Cisco issued an emergency alert this week, warning that a new wave of New Firewall Attacks are actively targeting major vulnerabilities in its firewall products. The company confirmed that hackers have developed a new method to exploit these weaknesses, which can knock critical devices offline and cause widespread network outages.

In a separate but equally serious announcement, the networking giant also released patches for several brand-new, critical vulnerabilities in its contact center and identity management software. Two of these newly found flaws are considered exceptionally dangerous, scoring 9.8 out of 10 on the severity scale, and could allow a hacker to completely take over a system without even needing a password.

New Attack Targets Known Firewall Holes

The most immediate threat comes from a new attack variant aimed at Cisco Secure Firewall software. This software, used by companies worldwide to protect their networks, has two known vulnerabilities that were first announced back in September 2025: CVE-2025-20333 and CVE-2025-20362.

While patches for these have been available for over a month, many systems remain unprotected. Cisco’s new warning states that attackers are now using a new technique to exploit these unpatched devices, causing them to suddenly crash and reboot. This results in a denial-of-service (DoS) condition, which effectively shuts down the company’s network, blocking all internet traffic and cutting off employees and customers.

These two firewall flaws are a devastating combination. The first one, CVE-2025-20333, allows an attacker to send a specially crafted web request to a firewall and run their own malicious code with the highest possible “root” privileges. This is the digital equivalent of a burglar not just picking a lock but stealing the master key to the entire building.

The second flaw, CVE-2025-20362, lets an attacker access parts of the system that are supposed to be locked and private, all without needing to log in.

Security officials, including the U.K.’s National Cyber Security Centre (NCSC), had previously confirmed that these vulnerabilities were exploited as “zero-days”—meaning they were actively used by hackers before Cisco even knew about them or had a fix. Those earlier attacks were used to inject dangerous malware, known as RayInitiator and LINE VIPER, deep into corporate networks. This new attack variant just gives hackers another powerful tool to use against companies that haven’t applied the September updates.

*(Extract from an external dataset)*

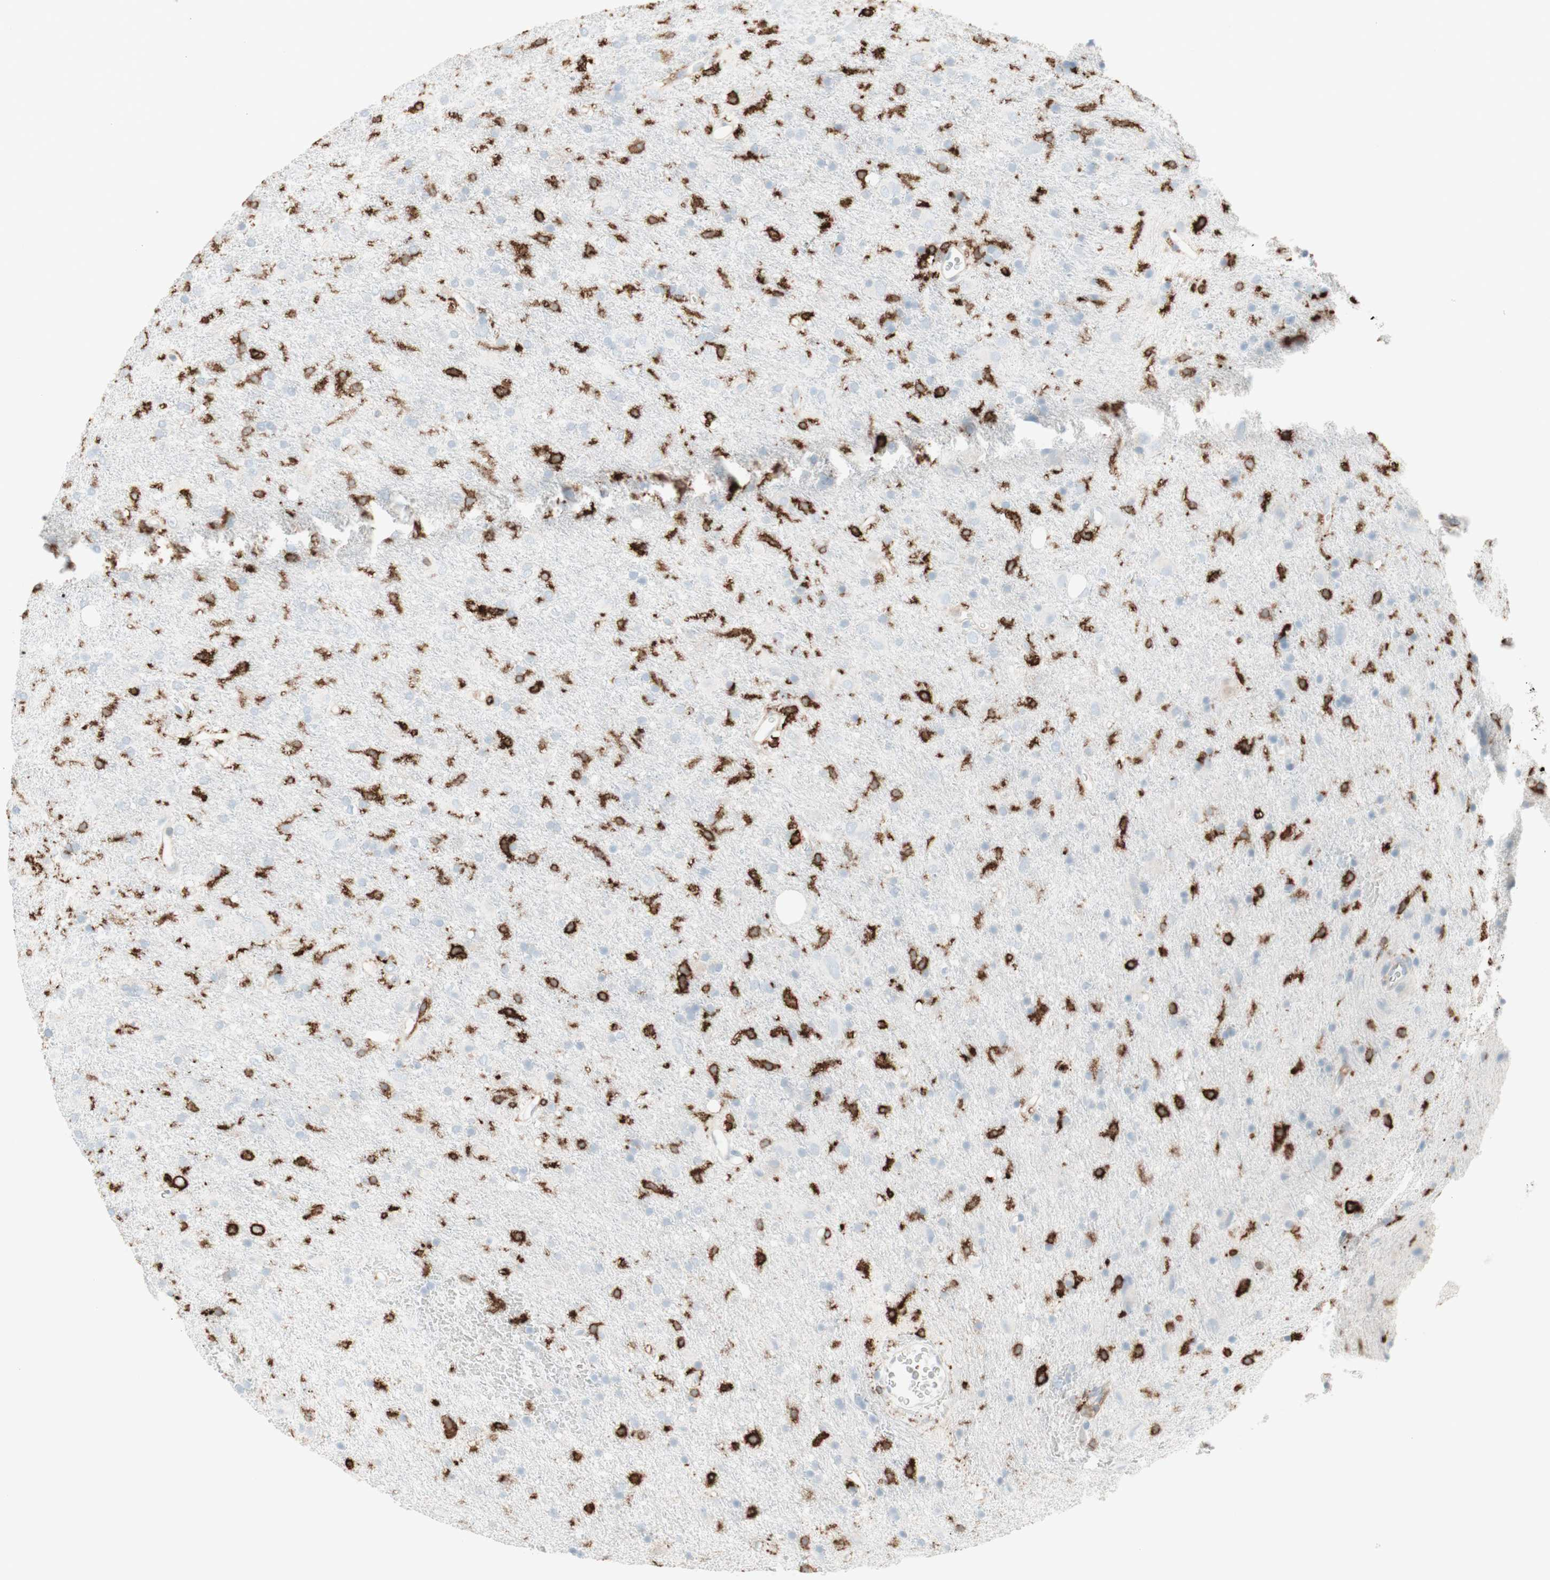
{"staining": {"intensity": "moderate", "quantity": "25%-75%", "location": "cytoplasmic/membranous"}, "tissue": "glioma", "cell_type": "Tumor cells", "image_type": "cancer", "snomed": [{"axis": "morphology", "description": "Glioma, malignant, Low grade"}, {"axis": "topography", "description": "Brain"}], "caption": "Approximately 25%-75% of tumor cells in human glioma demonstrate moderate cytoplasmic/membranous protein expression as visualized by brown immunohistochemical staining.", "gene": "HLA-DPB1", "patient": {"sex": "male", "age": 77}}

Critical Flaws Found in Contact Center Software

As system administrators race to patch their firewalls, Cisco dropped more bad news. The company released fixes for two critical vulnerabilities in its Unified Contact Center Express (Unified CCX) platform, the software used by countless companies to manage their customer service calls and interactions.

These flaws, discovered and reported by security researcher Jahmel Harris, are severe.

The first, CVE-2025-20354, was given a 9.8 (out of 10) “critical” severity score. It exists in the system’s Java RMI process, a component used for remote communication. A hacker from anywhere in the world could exploit this flaw to upload any file they want—such as ransomware or spyware—and then execute it with “root” permissions, giving them total control of the server.

The second, CVE-2025-20358, is nearly as bad, with a 9.4 “critical” score. This vulnerability is in the Contact Center Express (CCX) Editor application. It allows a hacker to completely bypass the login screen and gain administrator-level permissions. From there, they could create their own malicious scripts on the system and run them, potentially to steal sensitive customer data or pivot deeper into the company’s network.

Cisco has released patches for these dangerous flaws and urges customers to update immediately. The fixes are in version 12.5 SU3 ES07 and 15.0 ES01.

High-Severity Bug Also Hits Identity Engine

To round out the string of security alerts, Cisco also patched a high-severity bug in its Identity Services Engine (ISE), the product that controls who and what can connect to a network.

This flaw, CVE-2025-20343, is a denial-of-service bug that can be triggered remotely without authentication. An attacker can crash the device simply by sending a specific sequence of network login requests (known as RADIUS requests). The system apparently gets confused by a request for a MAC address that it has already rejected, causing a “logic error” that forces an unexpected restart. For a system designed to be the central gatekeeper for network access, an inability to handle bad requests is a significant problem.

As of now, there is no evidence that the new vulnerabilities in the Contact Center (CCX) or Identity Engine (ISE) are being used by hackers in the wild. However, given the extreme severity of the CCX flaws, security experts warn that it is only a matter of time before attackers reverse-engineer the patches and develop tools to exploit them.

The key takeaway for any organization using this equipment is clear: patching is not optional. With active attacks already underway against the firewall flaws and critical, “game-over” level vulnerabilities just disclosed for other products, the window to act is closing fast.